* **Study material**:
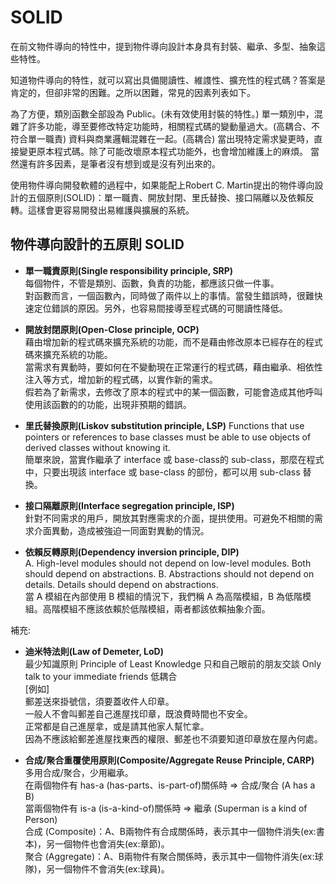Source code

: # SOLID
在前文物件導向的特性中，提到物件導向設計本身具有封裝、繼承、多型、抽象這些特性。

知道物件導向的特性，就可以寫出具備閱讀性、維謢性、擴充性的程式碼？答案是肯定的，但卻非常的困難。之所以困難，常見的因素列表如下。

為了方便，類別函數全部設為 Public。(未有效使用封裝的特性。)
單一類別中，混雜了許多功能，導至要修改特定功能時，相關程式碼的變動量過大。(高耦合、不符合單一職責)
資料與商業邏輯混雜在一起。(高耦合)
當出現特定需求變更時，直接變更原本程式碼。除了可能改壞原本程式功能外，也會增加維護上的麻煩。
當然還有許多因素，是筆者沒有想到或是沒有列出來的。

使用物件導向開發軟體的過程中，如果能配上Robert C. Martin提出的物件導向設計的五個原則(SOLID)：單一職責、開放封閉、里氏替換、接口隔離以及依賴反轉。這樣會更容易開發出易維護與擴展的系統。

## 物件導向設計的五原則 SOLID
- **單一職責原則(Single responsibility principle, SRP)**  
每個物件，不管是類別、函數，負責的功能，都應該只做一件事。  
對函數而言，一個函數內，同時做了兩件以上的事情。當發生錯誤時，很難快速定位錯誤的原因。另外，也容易間接導至程式碼的可閱讀性降低。

- **開放封閉原則(Open-Close principle, OCP)**  
藉由增加新的程式碼來擴充系統的功能，而不是藉由修改原本已經存在的程式碼來擴充系統的功能。  
當需求有異動時，要如何在不變動現在正常運行的程式碼，藉由繼承、相依性注入等方式，增加新的程式碼，以實作新的需求。  
假若為了新需求，去修改了原本的程式中的某一個函數，可能會造成其他呼叫使用該函數的的功能，出現非預期的錯誤。  

- **里氏替換原則(Liskov substitution principle, LSP)**
Functions that use pointers or references to base classes must be able to use objects of derived classes without knowing it.  
簡單來說，當實作繼承了 interface 或 base-class的 sub-class，那麼在程式中，只要出現該 interface 或 base-class 的部份，都可以用 sub-class 替換。

- **接口隔離原則(Interface segregation principle, ISP)**  
針對不同需求的用戶，開放其對應需求的介面，提拱使用。可避免不相關的需求介面異動，造成被強迫一同面對異動的情況。

- **依賴反轉原則(Dependency inversion principle, DIP)**  
A. High-level modules should not depend on low-level modules. Both should depend on abstractions.
B. Abstractions should not depend on details. Details should depend on abstractions.  
當 A 模組在內部使用 B 模組的情況下，我們稱 A 為高階模組，B 為低階模組。高階模組不應該依賴於低階模組，兩者都該依賴抽象介面。

補充:
- **迪米特法則(Law of Demeter, LoD)**  
最少知識原則 Principle of Least Knowledge
只和自己眼前的朋友交談 Only talk to your immediate friends
低耦合  
[例如]  
郵差送來掛號信，須要蓋收件人印章。  
一般人不會叫郵差自己進屋找印章，既浪費時間也不安全。  
正常都是自己進屋拿，或是請其他家人幫忙拿。  
因為不應該給郵差進屋找東西的權限、郵差也不須要知道印章放在屋內何處。  

- **合成/聚合重覆使用原則(Composite/Aggregate Reuse Principle, CARP)**  
多用合成/聚合，少用繼承。  
在兩個物件有 has-a (has-parts、is-part-of)關係時 => 合成/聚合 (A has a B)  
當兩個物件有 is-a (is-a-kind-of)關係時 => 繼承 (Superman is a kind of Person)  
合成 (Composite)：A、B兩物件有合成關係時，表示其中一個物件消失(ex:書本)，另一個物件也會消失(ex:章節)。  
聚合 (Aggregate)：A、B兩物件有聚合關係時，表示其中一個物件消失(ex:球隊)，另一個物件不會消失(ex:球員)。  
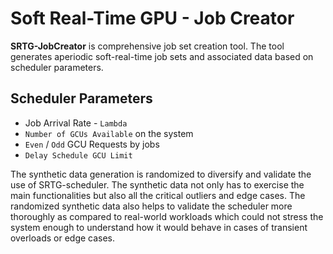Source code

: # Soft Real-Time GPU - Job Creator

**SRTG-JobCreator** is comprehensive job set creation tool. The tool generates aperiodic soft-real-time job sets and associated data based on scheduler parameters.

## Scheduler Parameters 
* Job Arrival Rate - `Lambda` 
* `Number of GCUs Available` on the system
* `Even` / `Odd` GCU Requests by jobs
* `Delay Schedule GCU Limit`

The synthetic data generation is randomized to diversify and validate the use of SRTG-scheduler. The synthetic data not only has to exercise the main functionalities but also all the critical outliers and edge cases. The randomized synthetic data also helps to validate the scheduler more thoroughly as compared to real-world workloads which could not stress the system enough to understand how it would behave in cases of transient overloads or edge cases.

* **Exercise prompt**: Repeat each entry exactly as it appears; skip any picture.

* **Result of the task**:
Source code

: # SOLID
在前文物件導向的特性中，提到物件導向設計本身具有封裝、繼承、多型、抽象這些特性。

知道物件導向的特性，就可以寫出具備閱讀性、維謢性、擴充性的程式碼？答案是肯定的，但卻非常的困難。之所以困難，常見的因素列表如下。

為了方便，類別函數全部設為 Public。(未有效使用封裝的特性。)
單一類別中，混雜了許多功能，導至要修改特定功能時，相關程式碼的變動量過大。(高耦合、不符合單一職責)
資料與商業邏輯混雜在一起。(高耦合)
當出現特定需求變更時，直接變更原本程式碼。除了可能改壞原本程式功能外，也會增加維護上的麻煩。
當然還有許多因素，是筆者沒有想到或是沒有列出來的。

使用物件導向開發軟體的過程中，如果能配上Robert C. Martin提出的物件導向設計的五個原則(SOLID)：單一職責、開放封閉、里氏替換、接口隔離以及依賴反轉。這樣會更容易開發出易維護與擴展的系統。

## 物件導向設計的五原則 SOLID
- **單一職責原則(Single responsibility principle, SRP)**  
每個物件，不管是類別、函數，負責的功能，都應該只做一件事。  
對函數而言，一個函數內，同時做了兩件以上的事情。當發生錯誤時，很難快速定位錯誤的原因。另外，也容易間接導至程式碼的可閱讀性降低。

- **開放封閉原則(Open-Close principle, OCP)**  
藉由增加新的程式碼來擴充系統的功能，而不是藉由修改原本已經存在的程式碼來擴充系統的功能。  
當需求有異動時，要如何在不變動現在正常運行的程式碼，藉由繼承、相依性注入等方式，增加新的程式碼，以實作新的需求。  
假若為了新需求，去修改了原本的程式中的某一個函數，可能會造成其他呼叫使用該函數的的功能，出現非預期的錯誤。  

- **里氏替換原則(Liskov substitution principle, LSP)**
Functions that use pointers or references to base classes must be able to use objects of derived classes without knowing it.  
簡單來說，當實作繼承了 interface 或 base-class的 sub-class，那麼在程式中，只要出現該 interface 或 base-class 的部份，都可以用 sub-class 替換。

- **接口隔離原則(Interface segregation principle, ISP)**  
針對不同需求的用戶，開放其對應需求的介面，提拱使用。可避免不相關的需求介面異動，造成被強迫一同面對異動的情況。

- **依賴反轉原則(Dependency inversion principle, DIP)**  
A. High-level modules should not depend on low-level modules. Both should depend on abstractions.
B. Abstractions should not depend on details. Details should depend on abstractions.  
當 A 模組在內部使用 B 模組的情況下，我們稱 A 為高階模組，B 為低階模組。高階模組不應該依賴於低階模組，兩者都該依賴抽象介面。

補充:
- **迪米特法則(Law of Demeter, LoD)**  
最少知識原則 Principle of Least Knowledge
只和自己眼前的朋友交談 Only talk to your immediate friends
低耦合  
[例如]  
郵差送來掛號信，須要蓋收件人印章。  
一般人不會叫郵差自己進屋找印章，既浪費時間也不安全。  
正常都是自己進屋拿，或是請其他家人幫忙拿。  
因為不應該給郵差進屋找東西的權限、郵差也不須要知道印章放在屋內何處。  

- **合成/聚合重覆使用原則(Composite/Aggregate Reuse Principle, CARP)**  
多用合成/聚合，少用繼承。  
在兩個物件有 has-a (has-parts、is-part-of)關係時 => 合成/聚合 (A has a B)  
當兩個物件有 is-a (is-a-kind-of)關係時 => 繼承 (Superman is a kind of Person)  
合成 (Composite)：A、B兩物件有合成關係時，表示其中一個物件消失(ex:書本)，另一個物件也會消失(ex:章節)。  
聚合 (Aggregate)：A、B兩物件有聚合關係時，表示其中一個物件消失(ex:球隊)，另一個物件不會消失(ex:球員)。  
Source code

: # Soft Real-Time GPU - Job Creator

**SRTG-JobCreator** is comprehensive job set creation tool. The tool generates aperiodic soft-real-time job sets and associated data based on scheduler parameters.

## Scheduler Parameters 
* Job Arrival Rate - `Lambda` 
* `Number of GCUs Available` on the system
* `Even` / `Odd` GCU Requests by jobs
* `Delay Schedule GCU Limit`

The synthetic data generation is randomized to diversify and validate the use of SRTG-scheduler. The synthetic data not only has to exercise the main functionalities but also all the critical outliers and edge cases. The randomized synthetic data also helps to validate the scheduler more thoroughly as compared to real-world workloads which could not stress the system enough to understand how it would behave in cases of transient overloads or edge cases.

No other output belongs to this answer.